### Activity:
Leave the pictures out while you restate every entry below word for word.
(Supplied records begins)
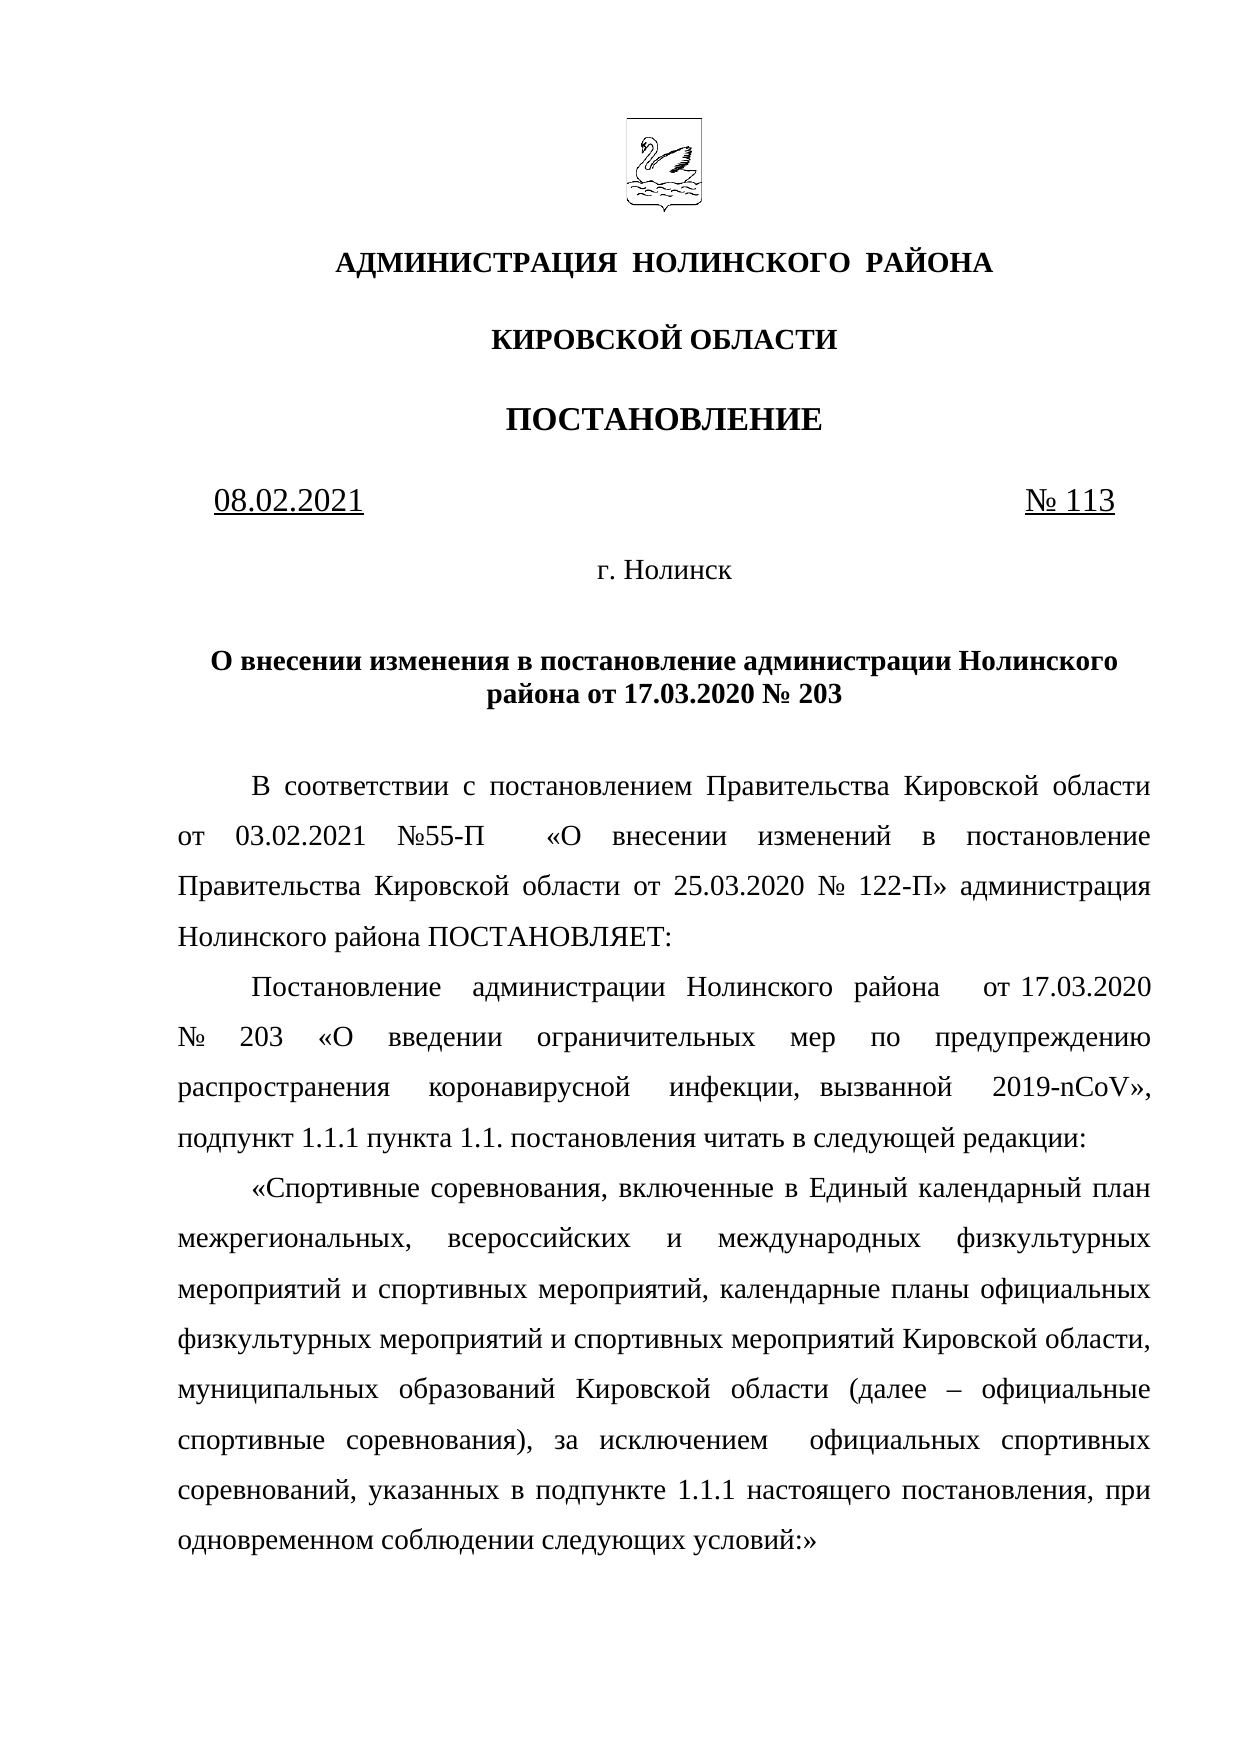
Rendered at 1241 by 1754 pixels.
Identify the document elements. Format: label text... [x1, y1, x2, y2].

picture [626, 118, 702, 212]
title КИРОВСКОЙ ОБЛАСТИ [177, 322, 1152, 356]
text О внесении изменения в постановление администрации Нолинского района от 17.03.2020 № 203 [177, 643, 1152, 710]
title АДМИНИСТРАЦИЯ НОЛИНСКОГО РАЙОНА [177, 245, 1152, 279]
text Постановление администрации Нолинского района от 17.03.2020 № 203 «О введении ограничительных мер по предупреждению распространения коронавирусной инфекции, вызванной 2019-nCoV», подпункт 1.1.1 пункта 1.1. постановления читать в следующей редакции: [177, 969, 1152, 1153]
text В соответствии с постановлением Правительства Кировской области от 03.02.2021 №55-П «О внесении изменений в постановление Правительства Кировской области от 25.03.2020 № 122-П» администрация Нолинского района ПОСТАНОВЛЯЕТ: [177, 768, 1152, 952]
text 08.02.2021 № 113 [177, 480, 1152, 518]
text «Спортивные соревнования, включенные в Единый календарный план межрегиональных, всероссийских и международных физкультурных мероприятий и спортивных мероприятий, календарные планы официальных физкультурных мероприятий и спортивных мероприятий Кировской области, муниципальных образований Кировской области (далее – официальные спортивные соревнования), за исключением официальных спортивных соревнований, указанных в подпункте 1.1.1 настоящего постановления, при одновременном соблюдении следующих условий:» [177, 1170, 1152, 1556]
text ПОСТАНОВЛЕНИЕ [177, 399, 1152, 437]
text г. Нолинск [177, 552, 1152, 586]
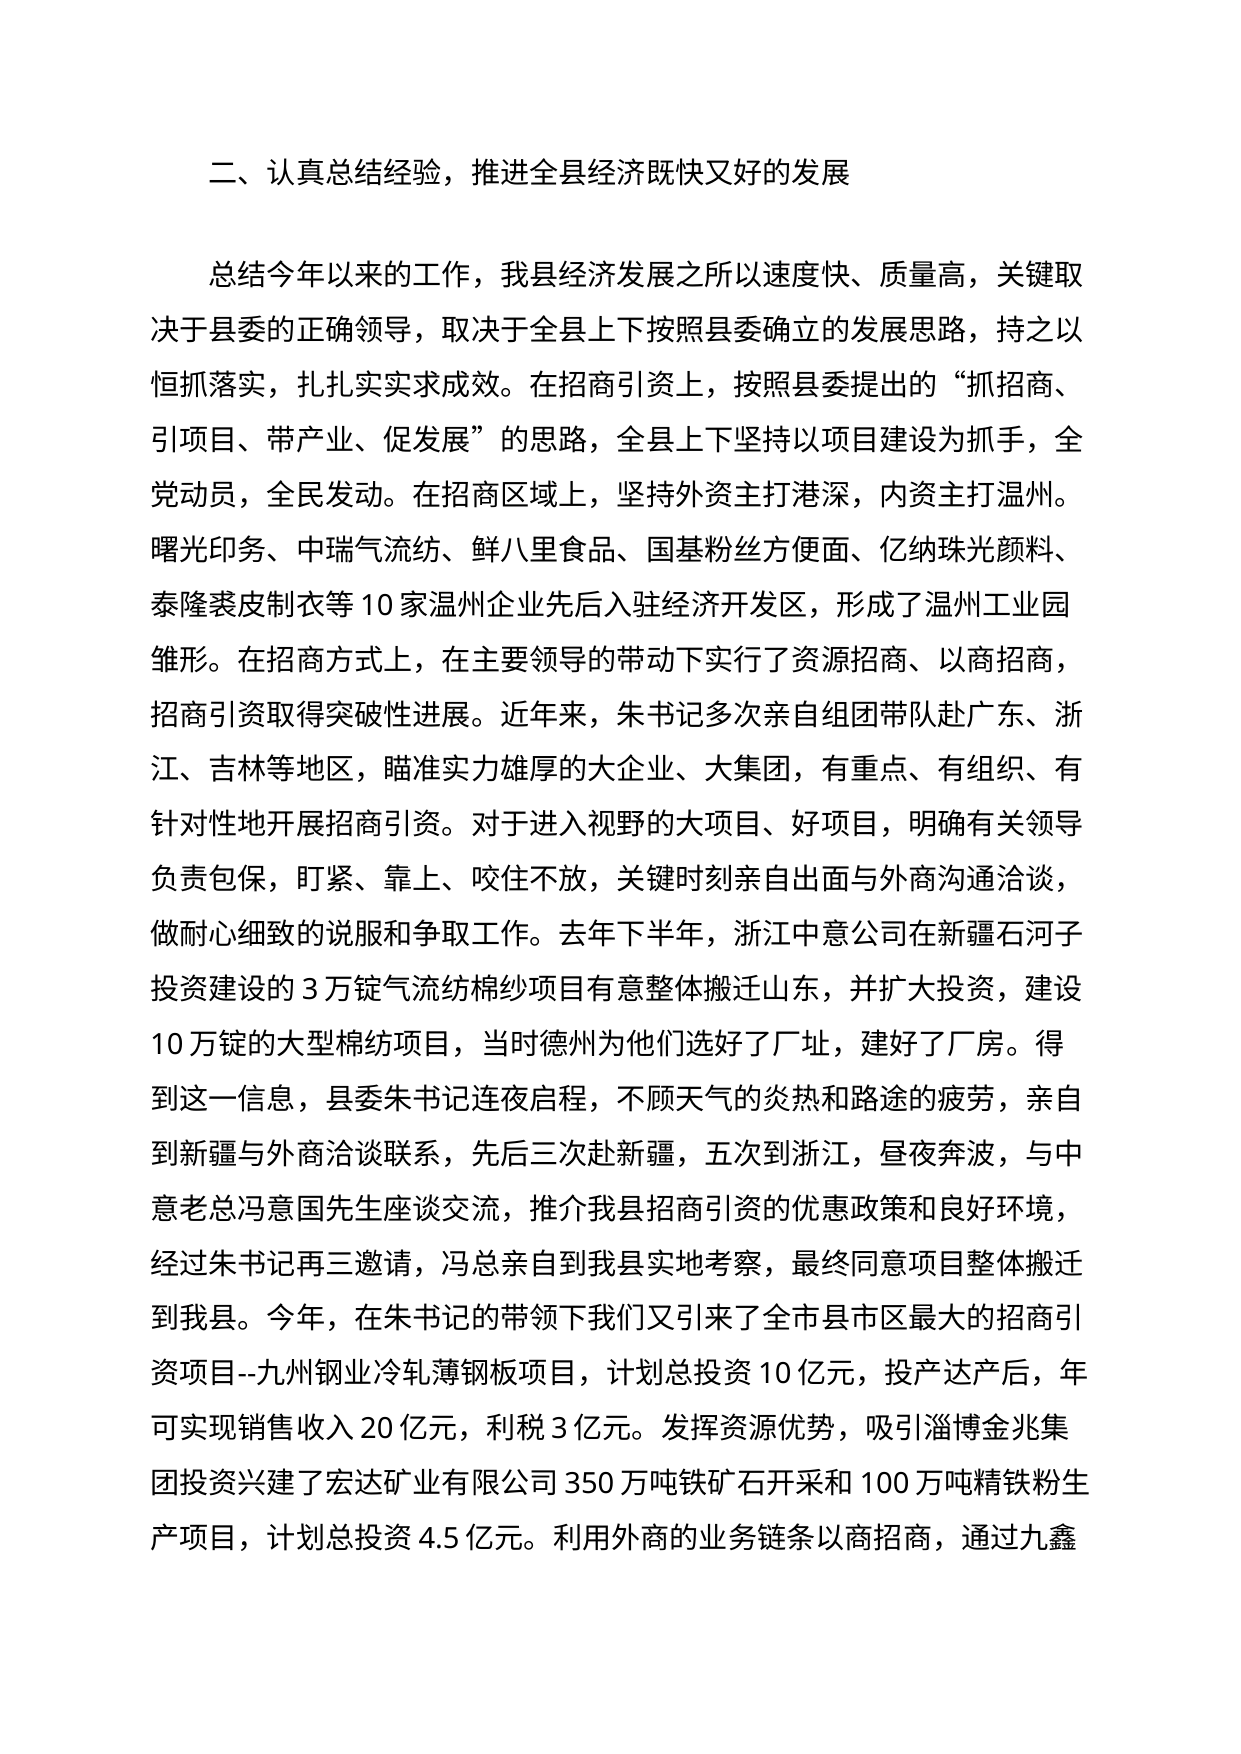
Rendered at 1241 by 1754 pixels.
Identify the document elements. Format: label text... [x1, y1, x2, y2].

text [150, 252, 1090, 1557]
text 二、认真总结经验，推进全县经济既快又好的发展 [150, 150, 1090, 192]
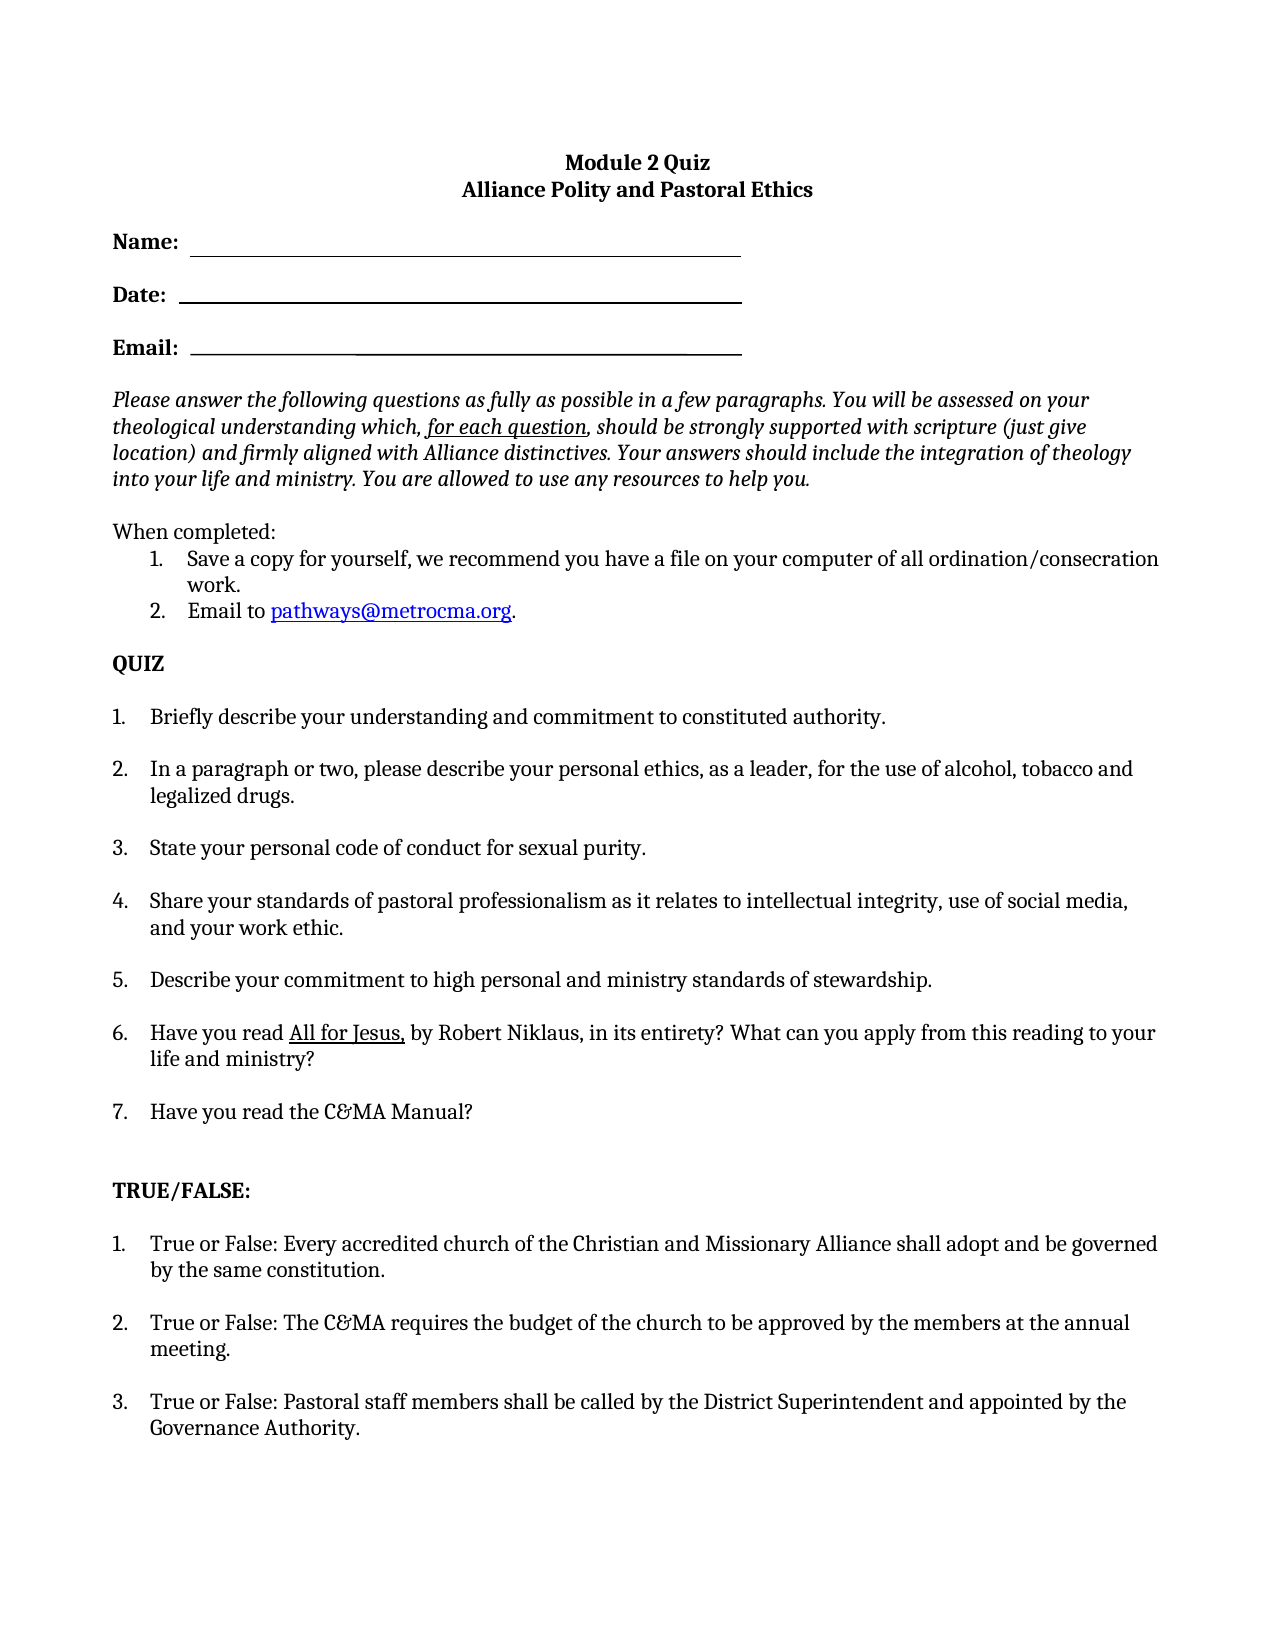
(Supplied records ends)
### Task solution:
Rendered at 1241 by 1754 pixels.
Identify the document elements. Format: label text... [x1, y1, x2, y2].

picture [626, 118, 702, 212]
title КИРОВСКОЙ ОБЛАСТИ [177, 322, 1152, 356]
text О внесении изменения в постановление администрации Нолинского района от 17.03.2020 № 203 [177, 643, 1152, 710]
title АДМИНИСТРАЦИЯ НОЛИНСКОГО РАЙОНА [177, 245, 1152, 279]
text Постановление администрации Нолинского района от 17.03.2020 № 203 «О введении ограничительных мер по предупреждению распространения коронавирусной инфекции, вызванной 2019-nCoV», подпункт 1.1.1 пункта 1.1. постановления читать в следующей редакции: [177, 969, 1152, 1153]
text В соответствии с постановлением Правительства Кировской области от 03.02.2021 №55-П «О внесении изменений в постановление Правительства Кировской области от 25.03.2020 № 122-П» администрация Нолинского района ПОСТАНОВЛЯЕТ: [177, 768, 1152, 952]
text 08.02.2021 № 113 [177, 480, 1152, 518]
text «Спортивные соревнования, включенные в Единый календарный план межрегиональных, всероссийских и международных физкультурных мероприятий и спортивных мероприятий, календарные планы официальных физкультурных мероприятий и спортивных мероприятий Кировской области, муниципальных образований Кировской области (далее – официальные спортивные соревнования), за исключением официальных спортивных соревнований, указанных в подпункте 1.1.1 настоящего постановления, при одновременном соблюдении следующих условий:» [177, 1170, 1152, 1556]
text ПОСТАНОВЛЕНИЕ [177, 399, 1152, 437]
text г. Нолинск [177, 552, 1152, 586]
Rendered at 1241 by 1754 pixels.
Identify the document elements. Format: label text... [x1, y1, x2, y2].

text [150, 252, 1090, 1557]
text 二、认真总结经验，推进全县经济既快又好的发展 [150, 150, 1090, 192]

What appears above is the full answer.